Para continuar sua estadia no Brasil, precisou alterar seu visto, o que lhe rendeu muitos problemas e demorou um ano e meio para poder concretizá-lo. Tinha a documentação que comprovava a espera da decisão do visto, mas isso não dava estabilidade para que uma empresa o contratasse, já que a qualquer momento poderia ter que voltar. Hoje em dia seu visto de permanência ainda é válido por algum tempo e pretende, ainda em 2021, pedir sua cidadania brasileira.


Emprego



Começou na Makita, multinacional japonesa em Ponta Grossa, no ano de 2011 em uma vaga de operador de linhas. “Eu tinha diploma, estava fazendo uma pós-graduação, falava 3 línguas além do português, e me candidatando a uma vaga de operador, chão de fábrica. Quando você chega lá o entrevistador fala que seu currículo é muito mais do que a vaga oferecia. Isso sim é um fator de exclusão”, conclui Marco. Com o seu desempenho profissional singular subiu de cargo, primeiro para a parte de qualidade e depois como fornecedor. Ficou 4 anos trabalhando nessa multinacional.


Em seguida, em 2015, conseguiu uma vaga na DAF, empresa de caminhões, onde trabalha até hoje. Planejador de materiais, cuida para que os componentes que usam na montagem dos caminhões estejam corretos.


Família, pandemia e planos futuros


Nos dois primeiros anos estudando conseguiu visitar sua família duas vezes em Cabo Verde. De lá, só conseguiu voltar no ano passado, ou seja, em 2020. Quando entenderam a decisão de Marco, viram que aqui era a melhor escolha para ele. Durante a pandemia, ficou sabendo de muitos cabo-verdianos voltaram para o seu país.

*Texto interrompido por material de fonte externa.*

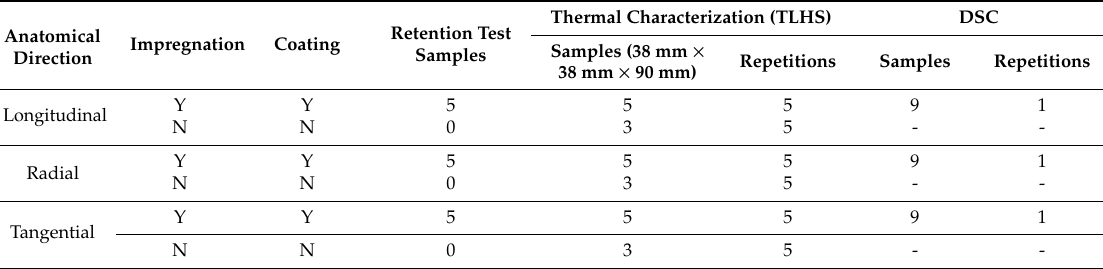
Figure 6. Temperature control for the DSC analysis. Table 3. Summary of the experimental procedures with wood samples (TLHS: transient line heat source method).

Assim como em todas as situações, Marco consegue retirar os aprendizados da pandemia. O fato de ficar em casa em isolamento social permitia com que ele conversasse por vídeo quase que diariamente com seus irmãos, diminuindo assim a saudade e deixando a distância ser apenas uma questão geográfica.



Quando o questiono se o Brasil seria sua casa agora, Marco não exita em dizer que seu coração é cabo-verdiano. “Então, te digo que estou extremamente adaptado aqui mas minha casa continua sendo lá. No início do ano passado, antes da pandemia, fui visitar minha família. Quando cheguei em Mindelo parecia que não tinha saído, fiz as mesmas coisas que fazia antes de sair de lá. Me surpreendi, esperava me sentir deslocado. A maioria dos meus amigos não estava mais em Cabo Verde, mas fora isso foi como se nada tivesse mudado. Se eu esperasse mais uma semana para voltar, depois seria difícil pois minha rotina encaixou muito bem, igual antes de sair de lá”.


Sobre os planos do futuro, se há a possibilidade de voltar para lá, o cabo-verdiano brasileiro diz: “Me desligar daquilo que eu sou aqui (no Brasil) hoje é extremamente difícil. Vejo que no futuro terei que me virar entre os dois lugares, o que para mim é ótimo”.